SPEAK UP FOR THOSE WHO CANNOT SPEAK FOR THEMSELVES…
PROVERBS 31:8

The Witness is a music brainchild of the composer Svyatoslav Lunyov for the commemoration of one of the greatest tragedies of the Jewish people during the Second World War, the 75th anniversary of the Babyn Yar massacre. The performance symbolizes the wind that witnessed atrocious events 75 years ago. The sound of the wind epitomizes voices of souls perished in the Babyn Yar, while young singers and violinists echo the sorrow for the victims through their music.

A delicate music, which is played on the verge of senses, permeates the performance akin to the tree that grows through ground and stone, and as the human DNA connects the myriad of cells. The music of everyday life is interrupted with a cacophony of the dark forces that pull the people out of their peaceful lives, eradicate and mutilate them in the same fashion as the tree is eradicated from the ground. However, after the horror of death, the main theme of the Witness shows the tree of life blossoming again, promising a better future to the next generations.

Another part of the Witness is an art installation in the form of Shofar, an ancient Jewish music instrument made of ram’s horn.

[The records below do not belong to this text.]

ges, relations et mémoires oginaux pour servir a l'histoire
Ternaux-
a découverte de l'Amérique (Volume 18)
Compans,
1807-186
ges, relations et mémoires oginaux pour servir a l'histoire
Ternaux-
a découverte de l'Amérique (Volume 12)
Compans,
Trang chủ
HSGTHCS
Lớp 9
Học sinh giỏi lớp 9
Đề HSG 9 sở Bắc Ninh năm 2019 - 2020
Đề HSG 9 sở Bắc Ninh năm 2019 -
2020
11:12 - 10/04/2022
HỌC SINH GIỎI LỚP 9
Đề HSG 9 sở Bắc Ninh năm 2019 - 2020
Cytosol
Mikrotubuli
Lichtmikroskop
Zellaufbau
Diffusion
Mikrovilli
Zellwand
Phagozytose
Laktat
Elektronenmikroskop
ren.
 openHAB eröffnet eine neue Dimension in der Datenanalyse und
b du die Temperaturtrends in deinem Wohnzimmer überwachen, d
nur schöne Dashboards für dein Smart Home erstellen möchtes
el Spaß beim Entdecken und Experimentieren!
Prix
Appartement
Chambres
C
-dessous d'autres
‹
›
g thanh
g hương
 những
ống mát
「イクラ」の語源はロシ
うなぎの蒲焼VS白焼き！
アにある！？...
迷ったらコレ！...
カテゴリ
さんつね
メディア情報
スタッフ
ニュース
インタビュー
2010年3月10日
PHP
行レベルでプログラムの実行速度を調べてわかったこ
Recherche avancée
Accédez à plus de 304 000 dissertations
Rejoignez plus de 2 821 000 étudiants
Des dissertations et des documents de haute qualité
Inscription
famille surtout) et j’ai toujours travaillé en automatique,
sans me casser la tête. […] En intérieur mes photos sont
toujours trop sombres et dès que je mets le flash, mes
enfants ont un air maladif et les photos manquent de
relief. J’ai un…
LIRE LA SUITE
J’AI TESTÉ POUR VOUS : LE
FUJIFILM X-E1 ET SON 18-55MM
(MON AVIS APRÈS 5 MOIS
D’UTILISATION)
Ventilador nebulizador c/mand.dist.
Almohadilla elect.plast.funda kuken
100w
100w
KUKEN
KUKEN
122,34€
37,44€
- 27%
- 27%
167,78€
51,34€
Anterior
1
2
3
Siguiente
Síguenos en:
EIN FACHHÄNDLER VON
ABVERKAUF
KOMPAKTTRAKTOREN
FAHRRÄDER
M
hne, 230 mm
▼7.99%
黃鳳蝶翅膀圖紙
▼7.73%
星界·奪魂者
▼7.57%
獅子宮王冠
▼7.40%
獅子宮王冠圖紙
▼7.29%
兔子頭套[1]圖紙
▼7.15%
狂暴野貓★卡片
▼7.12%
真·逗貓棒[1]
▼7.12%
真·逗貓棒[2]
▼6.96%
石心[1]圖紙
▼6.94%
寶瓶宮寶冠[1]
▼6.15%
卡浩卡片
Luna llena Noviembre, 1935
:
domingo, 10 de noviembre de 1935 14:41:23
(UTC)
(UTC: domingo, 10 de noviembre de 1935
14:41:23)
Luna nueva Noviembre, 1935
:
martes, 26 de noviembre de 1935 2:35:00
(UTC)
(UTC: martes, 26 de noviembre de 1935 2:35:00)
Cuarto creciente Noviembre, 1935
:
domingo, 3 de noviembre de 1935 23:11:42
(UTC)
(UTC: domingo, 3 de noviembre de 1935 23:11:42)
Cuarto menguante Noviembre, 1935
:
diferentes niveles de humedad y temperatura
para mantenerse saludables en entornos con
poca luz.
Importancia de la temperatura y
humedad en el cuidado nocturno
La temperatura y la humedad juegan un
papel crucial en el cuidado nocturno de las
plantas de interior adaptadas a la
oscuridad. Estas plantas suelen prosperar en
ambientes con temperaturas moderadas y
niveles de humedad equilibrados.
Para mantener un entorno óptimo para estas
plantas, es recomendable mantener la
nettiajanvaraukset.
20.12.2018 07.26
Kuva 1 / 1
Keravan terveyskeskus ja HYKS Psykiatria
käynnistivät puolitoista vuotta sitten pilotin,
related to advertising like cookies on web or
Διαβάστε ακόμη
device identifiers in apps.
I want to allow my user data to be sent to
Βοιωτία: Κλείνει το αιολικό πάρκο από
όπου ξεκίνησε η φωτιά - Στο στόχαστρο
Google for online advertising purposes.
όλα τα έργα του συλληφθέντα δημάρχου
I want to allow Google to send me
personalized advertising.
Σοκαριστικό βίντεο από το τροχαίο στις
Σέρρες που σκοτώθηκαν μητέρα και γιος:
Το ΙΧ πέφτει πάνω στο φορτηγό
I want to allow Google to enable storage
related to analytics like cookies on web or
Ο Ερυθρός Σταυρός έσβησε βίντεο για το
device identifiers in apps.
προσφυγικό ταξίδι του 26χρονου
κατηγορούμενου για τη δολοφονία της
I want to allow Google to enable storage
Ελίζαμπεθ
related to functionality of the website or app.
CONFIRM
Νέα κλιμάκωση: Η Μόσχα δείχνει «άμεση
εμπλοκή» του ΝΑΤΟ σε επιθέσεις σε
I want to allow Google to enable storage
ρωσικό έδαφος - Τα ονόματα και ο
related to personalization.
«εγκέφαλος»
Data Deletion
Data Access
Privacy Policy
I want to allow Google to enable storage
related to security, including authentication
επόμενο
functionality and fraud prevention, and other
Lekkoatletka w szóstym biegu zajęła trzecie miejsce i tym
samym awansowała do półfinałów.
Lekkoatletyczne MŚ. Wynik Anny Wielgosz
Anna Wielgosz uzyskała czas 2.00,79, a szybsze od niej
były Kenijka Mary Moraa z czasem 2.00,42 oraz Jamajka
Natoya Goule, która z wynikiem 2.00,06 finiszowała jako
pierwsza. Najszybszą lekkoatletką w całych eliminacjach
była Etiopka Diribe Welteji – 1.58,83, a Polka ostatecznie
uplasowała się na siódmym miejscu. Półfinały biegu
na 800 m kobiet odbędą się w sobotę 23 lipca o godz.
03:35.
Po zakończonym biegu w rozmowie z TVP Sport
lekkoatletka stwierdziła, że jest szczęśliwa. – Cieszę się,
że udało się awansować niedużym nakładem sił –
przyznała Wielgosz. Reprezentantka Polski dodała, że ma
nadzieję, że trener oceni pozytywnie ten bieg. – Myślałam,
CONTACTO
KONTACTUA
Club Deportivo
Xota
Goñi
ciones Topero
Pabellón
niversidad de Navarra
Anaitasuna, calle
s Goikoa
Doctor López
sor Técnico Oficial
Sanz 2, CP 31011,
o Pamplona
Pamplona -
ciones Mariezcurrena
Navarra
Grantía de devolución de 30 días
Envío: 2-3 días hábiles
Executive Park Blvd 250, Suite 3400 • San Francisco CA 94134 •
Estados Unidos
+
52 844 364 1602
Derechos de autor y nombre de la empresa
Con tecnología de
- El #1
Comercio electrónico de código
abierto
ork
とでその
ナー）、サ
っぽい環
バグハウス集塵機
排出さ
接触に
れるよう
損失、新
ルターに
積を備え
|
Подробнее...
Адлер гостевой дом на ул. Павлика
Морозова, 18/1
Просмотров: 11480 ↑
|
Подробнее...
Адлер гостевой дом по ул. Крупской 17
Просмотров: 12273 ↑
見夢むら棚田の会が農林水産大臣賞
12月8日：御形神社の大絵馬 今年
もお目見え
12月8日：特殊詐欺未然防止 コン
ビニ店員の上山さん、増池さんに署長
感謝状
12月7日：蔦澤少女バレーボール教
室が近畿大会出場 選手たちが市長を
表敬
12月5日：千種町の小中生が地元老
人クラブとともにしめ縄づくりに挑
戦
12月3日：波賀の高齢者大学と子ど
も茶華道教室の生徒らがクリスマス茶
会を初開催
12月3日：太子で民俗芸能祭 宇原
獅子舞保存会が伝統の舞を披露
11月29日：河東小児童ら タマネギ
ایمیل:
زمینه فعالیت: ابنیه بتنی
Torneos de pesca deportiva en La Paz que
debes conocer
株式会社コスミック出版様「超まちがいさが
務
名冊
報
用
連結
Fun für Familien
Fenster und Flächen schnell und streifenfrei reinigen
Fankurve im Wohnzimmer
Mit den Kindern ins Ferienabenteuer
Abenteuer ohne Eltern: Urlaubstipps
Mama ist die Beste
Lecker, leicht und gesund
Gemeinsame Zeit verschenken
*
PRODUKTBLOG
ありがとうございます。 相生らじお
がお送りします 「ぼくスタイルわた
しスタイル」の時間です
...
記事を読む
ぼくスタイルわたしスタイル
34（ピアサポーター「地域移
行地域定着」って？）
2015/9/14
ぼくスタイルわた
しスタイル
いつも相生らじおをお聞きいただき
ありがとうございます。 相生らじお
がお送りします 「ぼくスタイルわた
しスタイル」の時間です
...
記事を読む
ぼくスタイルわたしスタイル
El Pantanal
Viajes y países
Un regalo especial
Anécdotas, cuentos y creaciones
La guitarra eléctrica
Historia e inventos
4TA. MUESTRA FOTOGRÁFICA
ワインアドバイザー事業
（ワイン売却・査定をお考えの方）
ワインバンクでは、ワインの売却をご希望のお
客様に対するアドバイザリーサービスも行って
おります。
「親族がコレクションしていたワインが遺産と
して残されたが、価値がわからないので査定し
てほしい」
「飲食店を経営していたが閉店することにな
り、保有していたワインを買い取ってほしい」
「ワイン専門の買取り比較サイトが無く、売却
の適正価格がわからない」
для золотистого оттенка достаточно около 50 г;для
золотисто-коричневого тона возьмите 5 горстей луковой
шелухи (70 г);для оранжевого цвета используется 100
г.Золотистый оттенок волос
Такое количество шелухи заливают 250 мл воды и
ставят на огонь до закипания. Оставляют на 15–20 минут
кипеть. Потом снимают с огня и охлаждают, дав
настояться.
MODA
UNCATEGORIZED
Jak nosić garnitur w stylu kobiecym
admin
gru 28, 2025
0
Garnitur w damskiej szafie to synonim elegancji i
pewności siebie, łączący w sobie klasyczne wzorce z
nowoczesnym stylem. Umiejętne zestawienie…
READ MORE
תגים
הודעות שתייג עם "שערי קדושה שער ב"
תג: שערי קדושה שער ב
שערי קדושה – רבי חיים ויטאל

Its shape resembles the queue of the people at their last moment of life at the edge of the Babyn Yar. You can hear the sound of the sofar one hundred times, which is equal to a hundred of tubes symbolizing the voices of killed victims. It is an equivalent of a woman giving birth who screams 99 times expecting death, yet the final exclamation welcomes the newborn. The Jews believe that the sofar’s sound is a harbinger of the year of sorrow, but also that there is a glimmer of hope in every death and an expectation of a new life.